_WORK INSTRUCTION_:
Please rewrite the text in the data below, replacing "товаре" with "продукте" and keeping everything else unchanged. Leave the pictures out of your answer.

_DATASET EXTRACT_:
◇ ◇ ◇ ◇

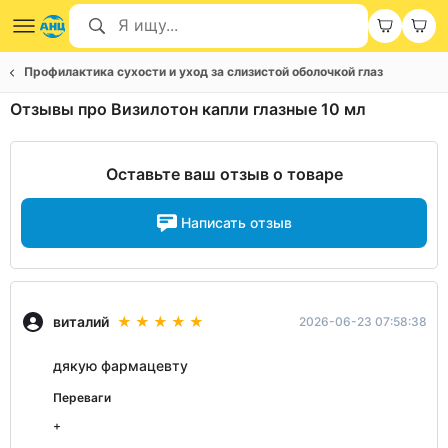
Профилактика сухости и уход за слизистой оболочкой глаз
Отзывы про Визилотон капли глазные 10 мл
Оставьте ваш отзыв о товаре
Написать отзыв
виталий
2026-06-23 07:58:38
дякую фармацевту
Переваги
+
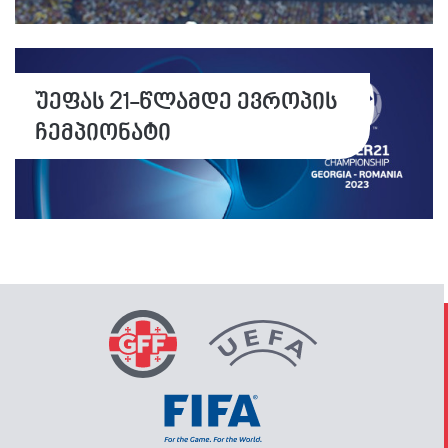
უეფას 21-წლამდე ევროპის
ჩემპიონატი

◇ ◇ ◇ ◇

_RESPONSE_:
Профилактика сухости и уход за слизистой оболочкой глаз
Отзывы про Визилотон капли глазные 10 мл
Оставьте ваш отзыв о продукте
Написать отзыв
виталий
2026-06-23 07:58:38
дякую фармацевту
Переваги
+
უეფას 21-წლამდე ევროპის
ჩემპიონატი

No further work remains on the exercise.